During the mid-1910s, McEvoy ventured increasingly towards portraiture and the demand for his portraits rose concurrently. However, as with many artists, his career was interrupted by the First World War and in 1916 he was attached to the Royal Naval division and posted to the Western Front and the North Sea.[2] Following the horrors of this experience, his artistic zeal continued and he painted a series of portraits of naval officers and highly decorated lower-ranked soldiers.[3]
On his return, McEvoy was heralded as one of the most successful English society portrait painters of the early 20th century. His innovative style and florid methods endeared an emerging generation of young, wealthy and liberal-minded patrons. His famed depictions of human character and beauty, particularly of women, became sought after and he maintained an illustrious list of clients spread between the United Kingdom and America, where he was represented for a period by the most celebrated international art dealer of the day, Lord Duveen.[4]

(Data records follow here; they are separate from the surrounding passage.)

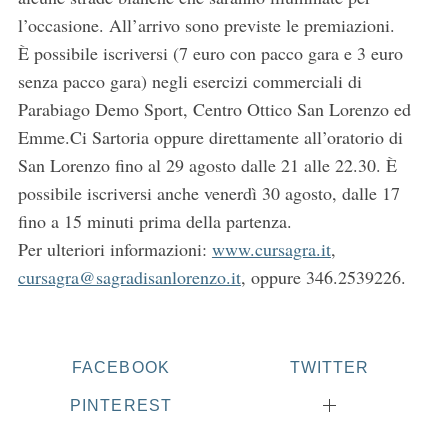
l’occasione. All’arrivo sono previste le premiazioni.
È possibile iscriversi (7 euro con pacco gara e 3 euro
senza pacco gara) negli esercizi commerciali di
Parabiago Demo Sport, Centro Ottico San Lorenzo ed
Emme.Ci Sartoria oppure direttamente all’oratorio di
San Lorenzo fino al 29 agosto dalle 21 alle 22.30. È
possibile iscriversi anche venerdì 30 agosto, dalle 17
fino a 15 minuti prima della partenza.
Per ulteriori informazioni:
www.cursagra.it
,
cursagra@sagradisanlorenzo.it
, oppure 346.2539226.
FACEBOOK
TWITTER
PINTEREST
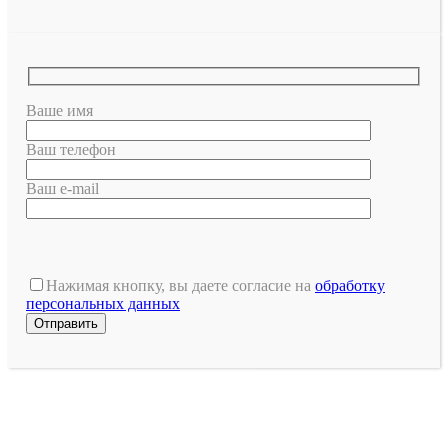
Ваше имя
Ваш телефон
Ваш e-mail
Оставьте
это
Нажимая кнопку, вы даете согласие на
обработку
поле
персональных данных
пустым.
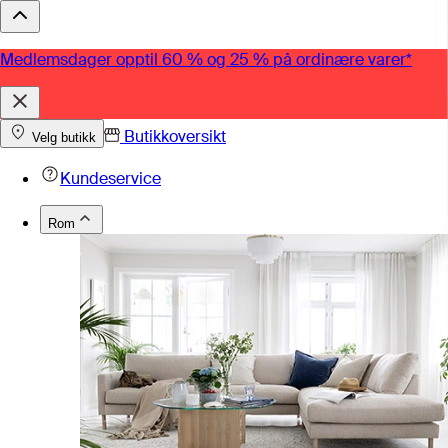
Medlemsdager opptil 60 % og 25 % på ordinære varer*
Butikkoversikt
Velg butikk
Kundeservice
Rom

However, this youthful success was to take its toll on McEvoy and he died in 1927, aged forty-nine. Critics writing shortly after his death were in little doubt as to the significance of his work; ‘the most refined aspect of early twentieth century society will live on in his work, and that alone ensures his position in history’.[5]
To this day, he has become famed for his depiction of women. In his obituary in The Times he was praised for his ability to paint female subjects in a manner that was both visually appealing, but also bespoke the profundity of his ‘thoughts about human beauty, particularly feminine beauty’.[6]
[1] E. A. Akers-Douglas, (ed.) L. Hendra, Divine People: The Art & Life of Ambrose McEvoy, (London: Paul Holberton Publishing, 2019) p.28.
[2] Akers-Douglas, (ed.) Hendra, Divine People, p.24.
[3] For more information on his portraits of officers, see Chapter 7. A Painter of Heroes in Akers-Douglas, (ed.) Hendra, Divine People.
[4] Akers-Douglas, (ed.) Hendra, Divine People, p.176.
[5] “Ambrose McEvoy”, Country Life, vol. 13, issue 1619, 28th January 1928, p. 106.
[6] "Mr. Ambrose McEvoy." The Times (London), 5th January 1927, p. 12.